The hand-written one looks much better:

Extraction string_eq_dec.

(** val string_eq_dec : string -> string -> bool **)

let rec string_eq_dec sa sb =
  match sa with
  | EmptyString ->
    (match sb with
     | EmptyString -> true
     | String (a, s) -> false)
  | String (ch_a, tl_a) ->
    (match sb with
     | EmptyString -> false
     | String (ch_b, tl_b) ->
       if ascii_dec ch_a ch_b then
         string_eq_dec tl_a tl_b
       else
         false)

Lexicographic Order

We now try to specify and implement the lexicographic order on strings.

Specification

For the order on Ascii characters, we will use nat_of_ascii and then the order on naturals. There are a few theorems on that embedding:

Check ascii_nat_embedding.

* **Data section**:

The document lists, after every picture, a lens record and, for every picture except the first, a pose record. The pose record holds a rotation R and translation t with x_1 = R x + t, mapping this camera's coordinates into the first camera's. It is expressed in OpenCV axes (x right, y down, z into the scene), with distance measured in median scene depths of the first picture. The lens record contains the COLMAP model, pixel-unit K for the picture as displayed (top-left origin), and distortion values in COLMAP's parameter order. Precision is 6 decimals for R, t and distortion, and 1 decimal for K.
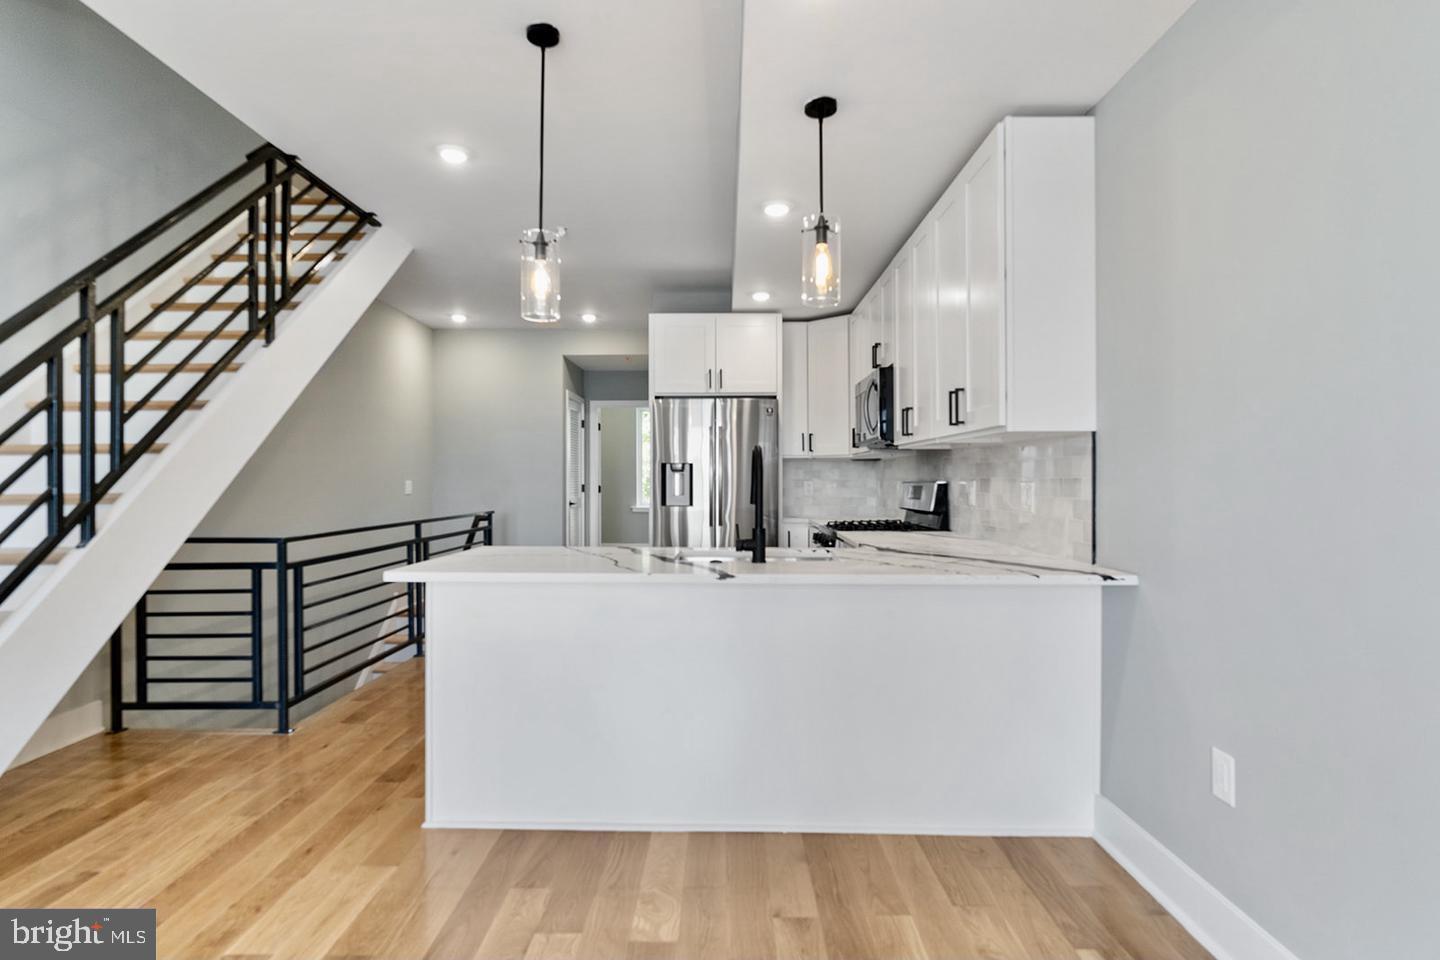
lens RADIAL K [[745.1, 0, 723.9], [0, 745.1, 469.8], [0, 0, 1]] dist [-0.005814, 0.000608]
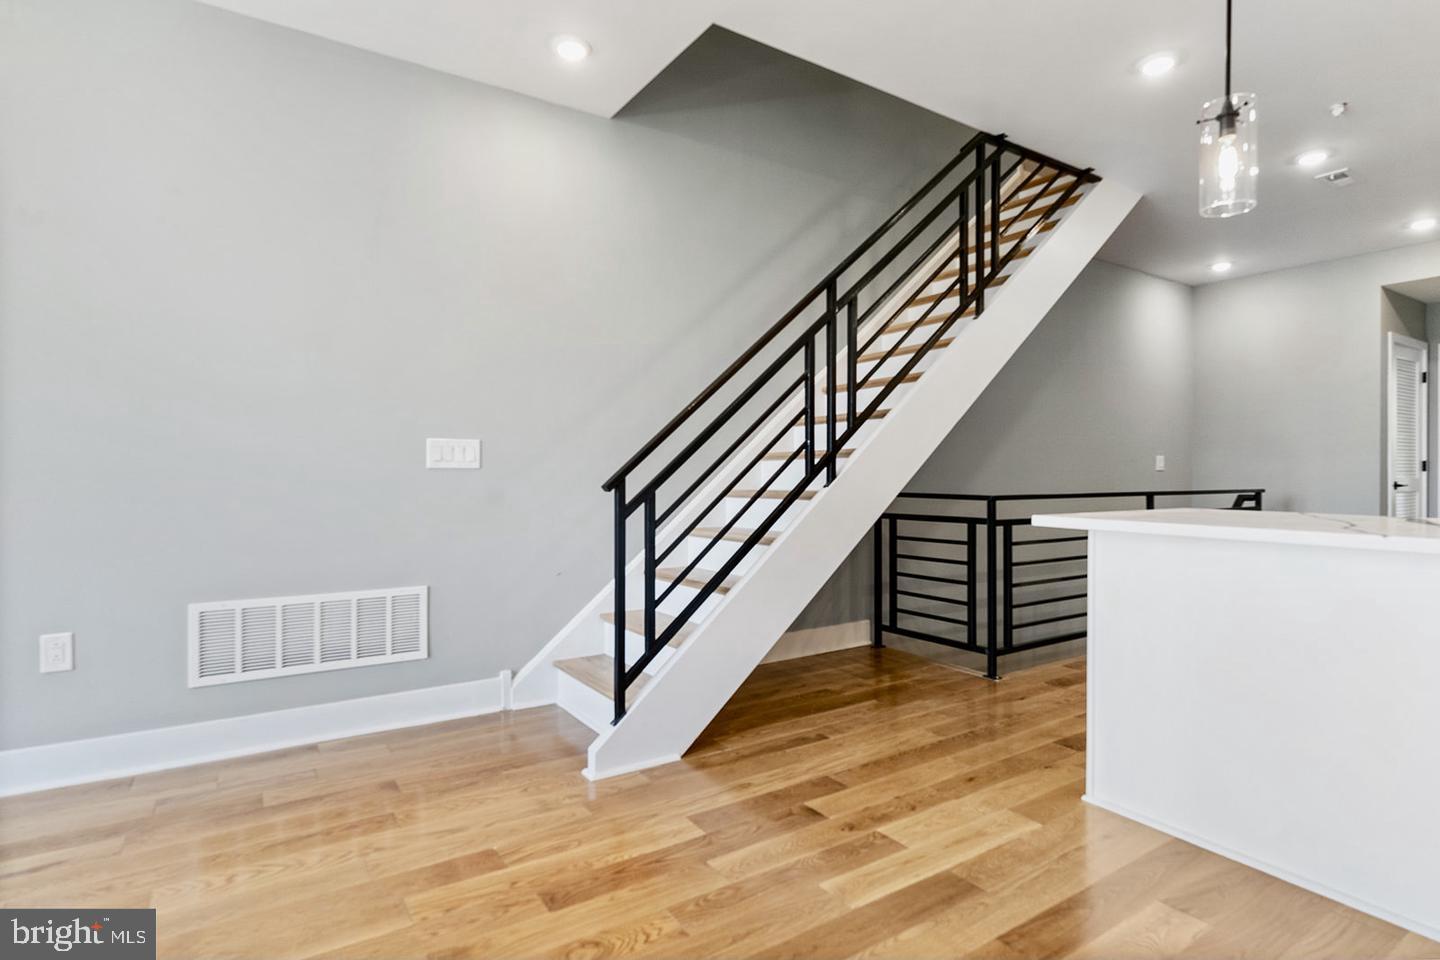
lens RADIAL K [[745.1, 0, 726.6], [0, 745.1, 469.3], [0, 0, 1]] dist [-0.005814, 0.000608]
pose [[0.552971, -0.004818, -0.833187, 0.084451], [0.009862, 0.999951, 0.000763, 0.048158], [0.833142, -0.008639, 0.552991, 0.091838]]
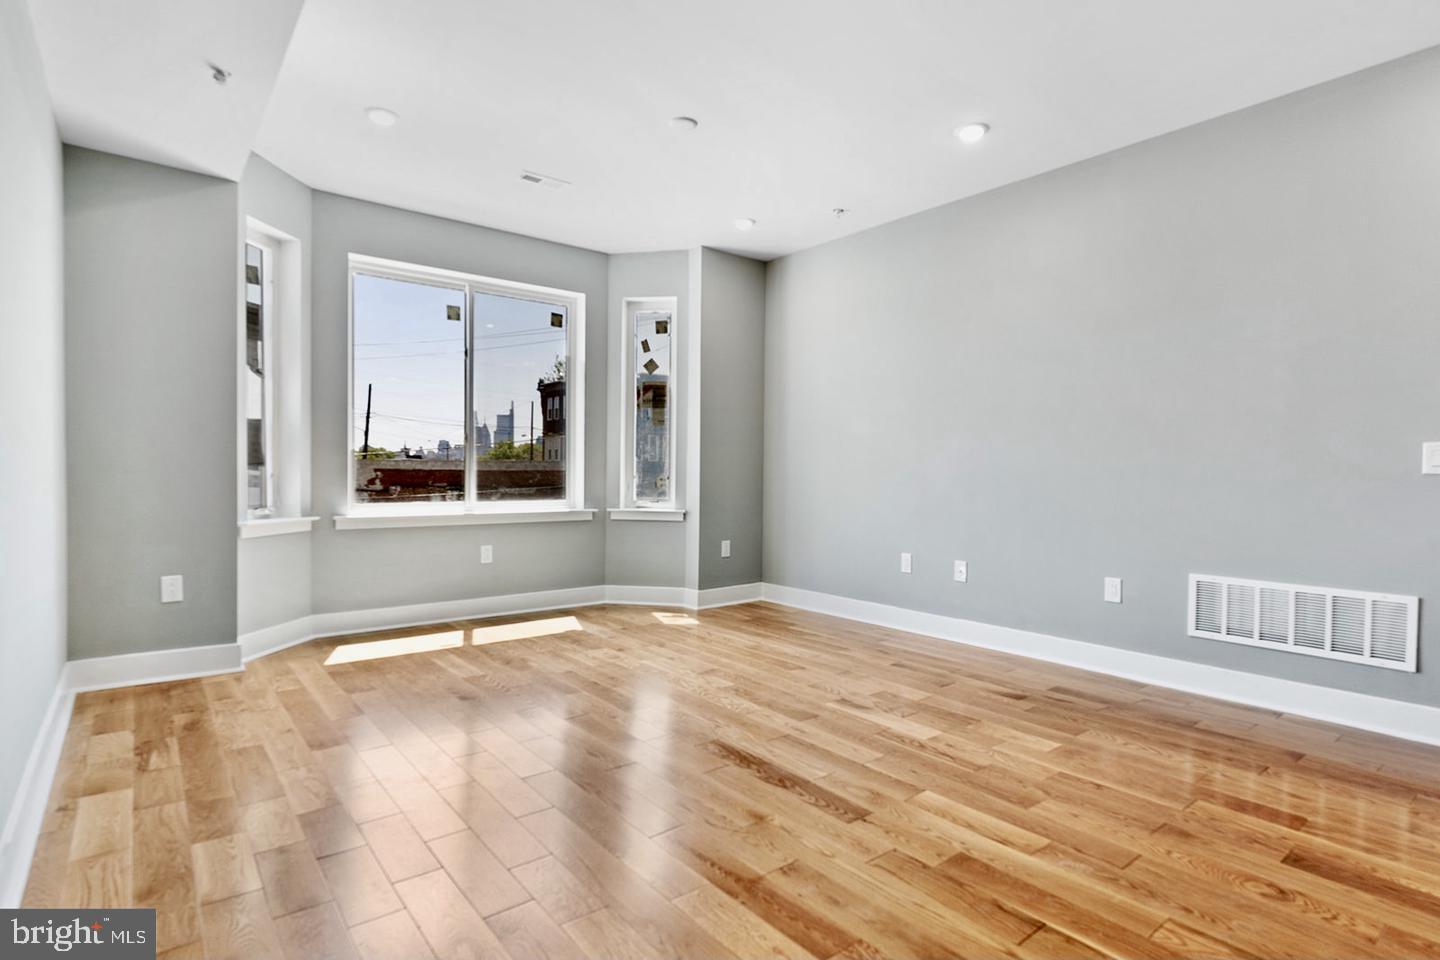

* **Exercise details**: In the text on string equality and ordering, what does it say will be used for the order on Ascii characters?

* **Answer to the exercise**: It will use nat_of_ascii and then the order on naturals.